No atual mandato, essa dimensão dialogante ou dialética assume especial importância, num quadro inaudito de dispersão do voto popular e sua representação. O facto de existirem 12 blocos de votação distintos - PSD, PS, CDS, Grupo das Juntas Independentes, CDU, BE, Chega, PAN, IL, PPM, Aliança e um membro Independente isolado – é um desafio tremendo e nunca antes experienciado.
Esta variabilidade e riqueza democrática indiciam a necessidade de um laborioso diálogo “parlamentar” que não prescinde de ninguém e que obriga a uma maior disciplina, inclusive na gestão das intervenções.
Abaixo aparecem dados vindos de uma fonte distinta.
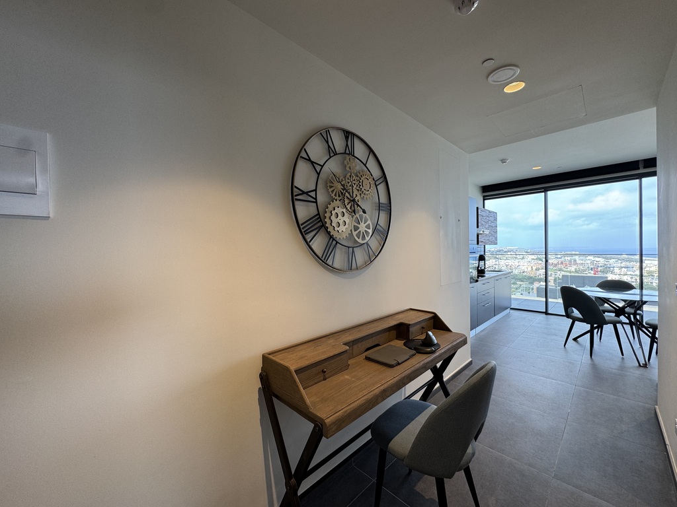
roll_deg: +0.3
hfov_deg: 102.1
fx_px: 274
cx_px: 338
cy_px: 254
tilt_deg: -0.6
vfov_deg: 85.7
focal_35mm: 14
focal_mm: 2.22
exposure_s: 1/100
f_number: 2.2
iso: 80
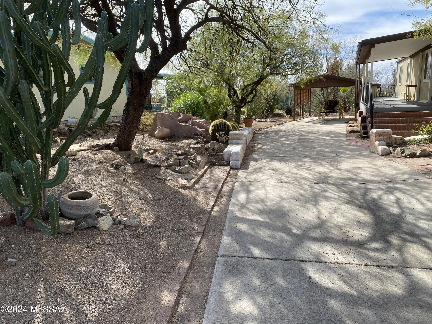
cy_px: 162
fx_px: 324
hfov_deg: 67.3
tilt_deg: -11.3
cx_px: 216
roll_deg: +3.1
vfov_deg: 53.1
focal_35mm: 26
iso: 32
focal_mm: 4.25
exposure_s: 1/1053
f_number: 1.8
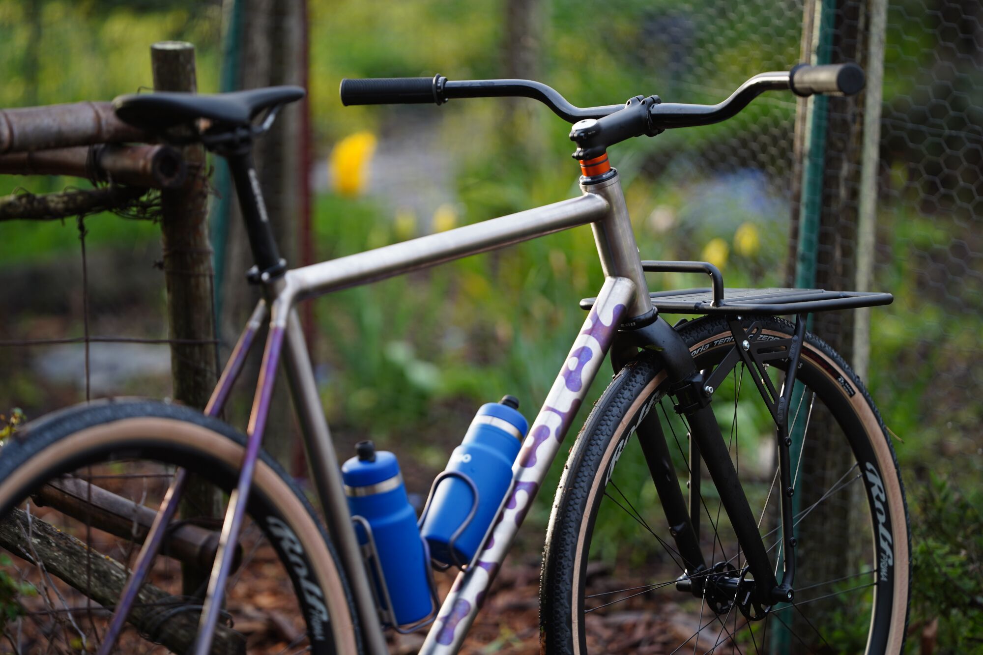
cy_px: 328
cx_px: 492
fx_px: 3686
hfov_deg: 15.2
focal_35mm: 135
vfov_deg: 10.2
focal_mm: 135
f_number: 1.8
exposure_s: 1/250
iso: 100
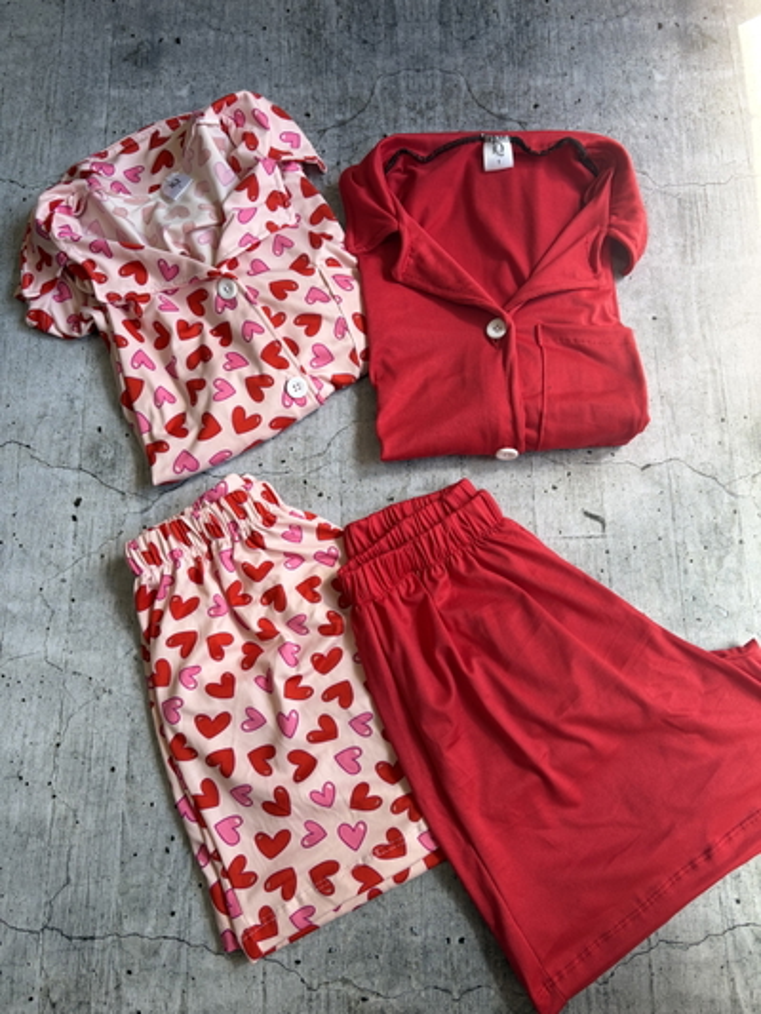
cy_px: 507
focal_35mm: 26
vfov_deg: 67.3
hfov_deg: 53.1
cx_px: 380
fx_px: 762
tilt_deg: -76.8
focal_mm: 5.96
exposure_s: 1/122
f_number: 1.6
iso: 50
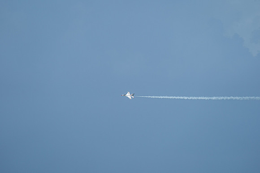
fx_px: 2889
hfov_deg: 5.2
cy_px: 86
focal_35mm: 400
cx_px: 130
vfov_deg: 3.4
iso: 800
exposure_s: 1/1600
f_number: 10
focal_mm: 400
Esse fator foi já reconhecido por todos os grupos municipais, sendo inadmissível que se prolonguem as sessões para lá da uma da manhã, como infelizmente já aconteceu.
Não é apenas porque os elementos da Assembleia Municipal têm famílias e vida profissional para lá do serviço a que se dispuseram prestar através do seu ativismo político, é também pela dignificação do órgão e respeito pelos cidadãos que se disponibilizam a nelas participar, assistindo ou intervindo.
Tendo tudo isto em consideração, vem ficando assente a ideia de que teremos de promover mais sessões extraordinárias para diluir a quantidade de temas que, por vezes, se torna ingerível tratar numa só noite e que concorre para a desqualificação do papel do órgão. Esta modificação, cuja adoção final está a cargo dos diversos grupos municipais, deve levar-nos a refletir sobre quais as eventuais alterações legais estruturantes a promover nos diplomas que incidem sobre a atividade dos órgãos locais, sobretudo em concelhos com a dimensão de Braga.
Lisboa (e mesmo o Porto) não pode continuar a ser um oásis da democracia local, por força do seu gigantismo. Ninguém quer replicar os episódios de duvidosa adequação a que se assiste na capital do país, com a multiplicação de assessorias pagas que a todos surpreende, mas também não podemos reagir com impassividade, achando que temas de cada vez maior dificuldade técnica e especialidade podem ser assegurados por voluntários ocasionais que de três em três meses se reúnem para, em jornada contínua e sem limite de horário, despachar o que houver para despachar, dê lá por onde der.
A democracia tem custos e nós, membros das assembleias municipais, já assumimos o nosso. É tempo de o país decidir, sem demagogias baratas, se quer ou não valorizar a democracia local e qualificar o debate público.